EXERCISE SET =
a: In the annual leave post, what event does the writer say the week started with?
b: Write out the annual leave post between "Sunday, May 19, 2013" and "letting it in.", inclusive.
c: Continue the annual leave post from the point where it stops.
== DOCUMENT SECTION ==
Sunday, May 19, 2013

The first week of annual leave is done and I have come through it blessed by so much love! I wonder at the opportunities I've been given, and am clear my life seems miraculous, but my default way of responding is to brush off all this feeling-stuff. This time there is so much of it I have no alternative but to keep being open to it, letting it in.

It started with the unveiling of the Map. (But "It started with" is quite erroneous, because where did that revival of the poetic spirit, that connection of my many communities as one community, start?) Then there was the grant awarded, and people saying they'd noticed. How many people read the Council's columns in the local paper? Lots, apparently.
===
== EXTRACTED ENTRIES ==
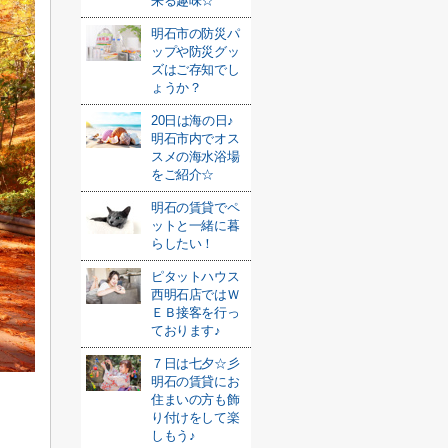
来る趣味☆
明石市の防災パ
ップや防災グッ
ズはご存知でし
ょうか？
20日は海の日♪
明石市内でオス
スメの海水浴場
をご紹介☆
明石の賃貸でペ
ットと一緒に暮
らしたい！
ピタットハウス
西明石店ではＷ
ＥＢ接客を行っ
ております♪
７日は七夕☆彡
明石の賃貸にお
住まいの方も飾
り付けをして楽
しもう♪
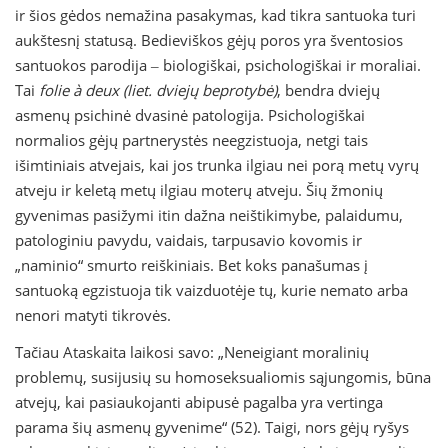
ir šios gėdos nemažina pasakymas, kad tikra santuoka turi
aukštesnį statusą. Bedieviškos gėjų poros yra šventosios
santuokos parodija ‒ biologiškai, psichologiškai ir moraliai.
Tai
folie à deux
(liet. dviejų beprotybė)
, bendra dviejų
asmenų psichinė dvasinė patologija. Psichologiškai
normalios gėjų partnerystės neegzistuoja, netgi tais
išimtiniais atvejais, kai jos trunka ilgiau nei porą metų vyrų
atveju ir keletą metų ilgiau moterų atveju. Šių žmonių
gyvenimas pasižymi itin dažna neištikimybe, palaidumu,
patologiniu pavydu, vaidais, tarpusavio kovomis ir
„naminio“ smurto reiškiniais. Bet koks panašumas į
santuoką egzistuoja tik vaizduotėje tų, kurie nemato arba
nenori matyti tikrovės.
Tačiau Ataskaita laikosi savo: „Neneigiant moralinių
problemų, susijusių su homoseksualiomis sąjungomis, būna
atvejų, kai pasiaukojanti abipusė pagalba yra vertinga
parama šių asmenų gyvenime“ (52). Taigi, nors gėjų ryšys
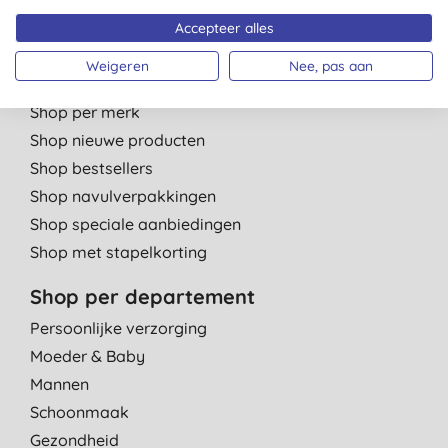
Kinderdagverblijven
Accepteer alles
Weigeren
Nee, pas aan
Shop per categorie
Shop per merk
Shop nieuwe producten
Shop bestsellers
Shop navulverpakkingen
Shop speciale aanbiedingen
Shop met stapelkorting
Shop per departement
Persoonlijke verzorging
Moeder & Baby
Mannen
Schoonmaak
Gezondheid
===
ANSWERS FOR THIS EXERCISE =
a: The unveiling of the Map.

b:
Sunday, May 19, 2013

The first week of annual leave is done and I have come through it blessed by so much love! I wonder at the opportunities I've been given, and am clear my life seems miraculous, but my default way of responding is to brush off all this feeling-stuff. This time there is so much of it I have no alternative but to keep being open to it, letting it in.

c:
The Mother's Day lunch was close-knit and peaceful. Mikaela was beautiful in a floral dress, proudly body-hugging, that we'd never seen before. Adam struggled with his food, suffering from a surfeit of some unnamed substance - one presumes alcohol - at a buck's turn the night before. And slept away the afternoon on The Couch, once my favourite nap-site. As a younger single Mum visiting the parents, I used to be so exhausted,  I'd turn up with the kids, exchange latest news, and crash. I guess Adam studied my style! Anyway, Eleni, Mikaela and I played Scrabble and they both won a game, which was very pleasing. Mum had her usual sleep, and Heth left first to rest her suddenly virus-ridden body. At the Golf Club, Mum and I - being the two actual mothers - received a complimentary glass of champagne and a bar of chocolate.

Not only that, but Mikaela brought me flowers and Adam and Eleni brought some for Mum. Mikaela spoiled me, actually: a Fleetwood Mac CD as well! And the cutest card.

That, I think, is where the expected love and joy appeared. Where did the rest come from, the unexpected doses? I have immersed myself in the world of writerliness - into the City for a session on Arts Vic funding (coming out with a new possibility), back the next night at Writers Vic Salon, sharing the accomplishment of the Map project and the excitement about the grant. People wanting to talk to me then about my next project, and a woman coming up to remind me we were in the Melbourne Poets Union together years ago.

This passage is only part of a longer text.